6. Participant has an EDSS score of greater than or equal to 2.0 and less than or equal
to 6.5.
Participants may not be enrolled if they meet any of the following exclusion criteria:
1. A clinical relapse within the prior six months. NA-SPMS and PPMS participants may
not have had a history of gadolinium enhancing lesions within the prior 24-months.
2. History of significant major medical condition(s) that may interfere with the
conduct of the EAP or interpretation of the EAP results as determined by the
Investigator.
3. Based on the Investigator's judgment, participants who may have difficulty complying
with the protocol and/or study procedures.
4. History of any clinically significant abnormality in hematology, blood chemistry,
ECG, or physical examination not resolved by the Screening/Baseline visit.

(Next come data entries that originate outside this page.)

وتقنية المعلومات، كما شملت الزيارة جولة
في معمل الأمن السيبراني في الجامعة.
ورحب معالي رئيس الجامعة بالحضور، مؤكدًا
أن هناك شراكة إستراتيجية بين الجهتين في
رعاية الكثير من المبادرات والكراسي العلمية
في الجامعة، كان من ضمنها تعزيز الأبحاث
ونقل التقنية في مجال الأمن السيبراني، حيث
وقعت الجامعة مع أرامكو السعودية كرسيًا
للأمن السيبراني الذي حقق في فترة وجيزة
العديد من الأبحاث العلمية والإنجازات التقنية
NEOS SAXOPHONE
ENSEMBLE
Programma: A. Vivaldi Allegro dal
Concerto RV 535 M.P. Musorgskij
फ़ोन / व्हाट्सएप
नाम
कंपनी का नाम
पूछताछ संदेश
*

5. Participant has clinically significant findings at the Screening/Baseline visit on
standard hepatic, hematologic, or renal safety assays, including but not limited to:
(i) ALT or AST ≥ 3 times upper limits of normal, (ii) direct (conjugated) with
bilirubin ≥2 times upper limits of normal, (iii) Child-Pugh Classification B
(moderate) or C (severe), (iv) low platelet counts (< 150 x 109 per liter), (v)

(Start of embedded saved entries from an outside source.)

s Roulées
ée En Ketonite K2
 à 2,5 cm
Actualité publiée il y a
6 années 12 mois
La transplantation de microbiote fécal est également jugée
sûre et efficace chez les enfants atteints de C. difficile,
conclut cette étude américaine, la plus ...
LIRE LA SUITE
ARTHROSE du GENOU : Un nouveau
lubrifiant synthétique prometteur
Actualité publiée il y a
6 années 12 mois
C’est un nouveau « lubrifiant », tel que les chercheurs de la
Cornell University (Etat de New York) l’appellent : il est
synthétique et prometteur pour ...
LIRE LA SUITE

eosinophilia (absolute eosinophil count of ≥ 500 eosinophils per microliter), (vi)
serum creatinine >1.2 mg/dL, or (vii) eGFR < 45 ml/min per 1.73 m2.
6. Females who are pregnant, have a positive pregnancy test, are nursing, or who plan
to get pregnant during participation in the EAP or within 6 months of the ending
participation in the EAP.
7. Women of child-bearing potential, or men, who are unwilling or unable to use
accepted methods of birth control during the study and for 6 months following
completion of study participation.
8. Participants with a history of gold allergy.

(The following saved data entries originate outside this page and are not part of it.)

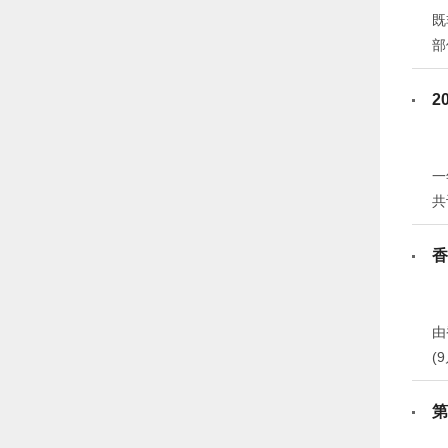
既
部
3
体
2
作
一
共
新
1
香
更
杂
由
(
均
3
第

9. Participant is considered a suicide risk in the opinion of the Investigator, has
previously made a suicide attempt, or is currently demonstrating any active or
intermittent suicidal ideation.
10. Participants with a history of any of the following: a. History of human
immunodeficiency virus (HIV), hepatitis C (HepC) virus antibody, or hepatitis B
(HepB) virus antibody without history of previous HepB vaccination. b. History or
evidence of substance abuse or alcohol abuse within 5- years prior to Screening,
including alcoholism; or severe tobacco use (>1 pack/day). c. Any history of
previous malignancy, with the exception of basal cell carcinoma of the skin or in
situ carcinoma of the cervix, post documented full resections, with clean margins.
11. Current treatment with immunosuppressive or immunomodulatory therapy other than
those approved for the treatment of MS.